In this course, you should have learned much about big data management. This assignment is to test
your acquired knowledge, critical thinking as well as knowledge self-discovery in big data management.
Some questions are of summary type with critical reflections nature; others are of self-discovery and
exploratory nature. Marking criteria include depth of acquired knowledge (30%), depth of reflective
analysis (30%), discovery ability in knowledge exploration (30%) and organization of writing (10%). You
have to answer all questions.
1) Developing Big Data Applications [20 marks]

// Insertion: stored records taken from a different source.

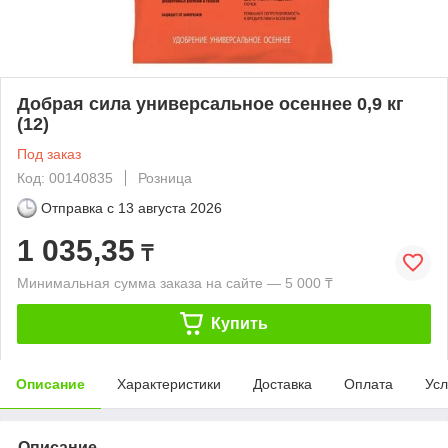
Добрая сила универсальное осеннее 0,9 кг
(12)
Под заказ
Код: 00140835
Розница
Отправка с
13 августа 2026
1 035,35
₸
Минимальная сумма заказа на сайте — 5 000 ₸
Купить
Описание
Характеристики
Доставка
Оплата
Усл
Описание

a. Summarize and reflect what you have learned from this course about conceptual modeling in
big data management. Illustrate, with diagrams and explanation, the use of conceptual
modeling in your group project (do not share with your groupmates); (at least 600 words)

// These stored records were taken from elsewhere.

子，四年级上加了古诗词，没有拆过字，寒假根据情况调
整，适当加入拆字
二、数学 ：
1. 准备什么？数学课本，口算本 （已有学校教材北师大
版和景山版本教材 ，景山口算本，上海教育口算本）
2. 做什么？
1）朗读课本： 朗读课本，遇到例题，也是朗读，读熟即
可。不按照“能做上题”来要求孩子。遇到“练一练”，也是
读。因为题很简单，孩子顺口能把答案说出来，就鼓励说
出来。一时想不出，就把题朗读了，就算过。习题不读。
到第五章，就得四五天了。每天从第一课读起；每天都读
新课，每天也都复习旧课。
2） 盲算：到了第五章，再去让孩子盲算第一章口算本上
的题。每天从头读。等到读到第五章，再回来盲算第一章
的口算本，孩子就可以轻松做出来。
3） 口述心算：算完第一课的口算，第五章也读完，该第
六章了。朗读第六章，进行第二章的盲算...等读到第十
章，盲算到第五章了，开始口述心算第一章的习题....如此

b. Search from external sources for more detail information about ECL which is used inside HPCC
environment. Describe ECL’s declarative programming constructs especially how its AI features
can solve BDA problems with task-parallelism nature; (at least 600 words)
2) Data & Task Parallelism [25 marks]
a. Summarize and reflect what you have learned from this course about data parallelism and task
parallelism; (at least 300 words)
b. Design a full example (case scenario requiring “composite-key; multiple-value” key-value pair,
e.g. {city + day, max temp + min temp}; 30 sets of raw data to be split into 2 data nodes;
MapReduce 5-stage solutions) illustrating your understanding of data parallelism. This example’s
solution format should be similar to class exercises 3 or 4 but the scenario and raw data must be
totally different;
3) Tools and techniques for big data [20 marks]
a. Using a table, compare and contrast between MPP and SMP in terms of their strengths,
weaknesses and application areas; (at least 500 words)
b. Find another big data platform (except HPCC and Spark) similar to Hadoop. Compare (using a
table) this platform with Hadoop in terms of features, strengths and weaknesses. (at least 500
words)
4) Data governance for big data management [15 marks]
a. Summarize and reflect what you have learned from this course about the five key concepts for
big data oversight; (at least 600 words)
b. Illustrate your understanding of dimensions for measuring the quality of information used for
BDA with one example for each dimension; (at least 600 words)
5) NoSQL Database [20 marks]
a. Using a table, compare and contrast (in terms of structure, advantages, disadvantages, and
application areas) the four types of NoSQL database which you have learned in this course; (at
least 800 words)
b. Find one workable column-oriented NoSQL database product in the IT vendors’ market, and
describe it including features and price. Critically analyze why and how this NoSQL database can
be used inside the case of “What does Big Data have to do with an owl?” (at least 600 words)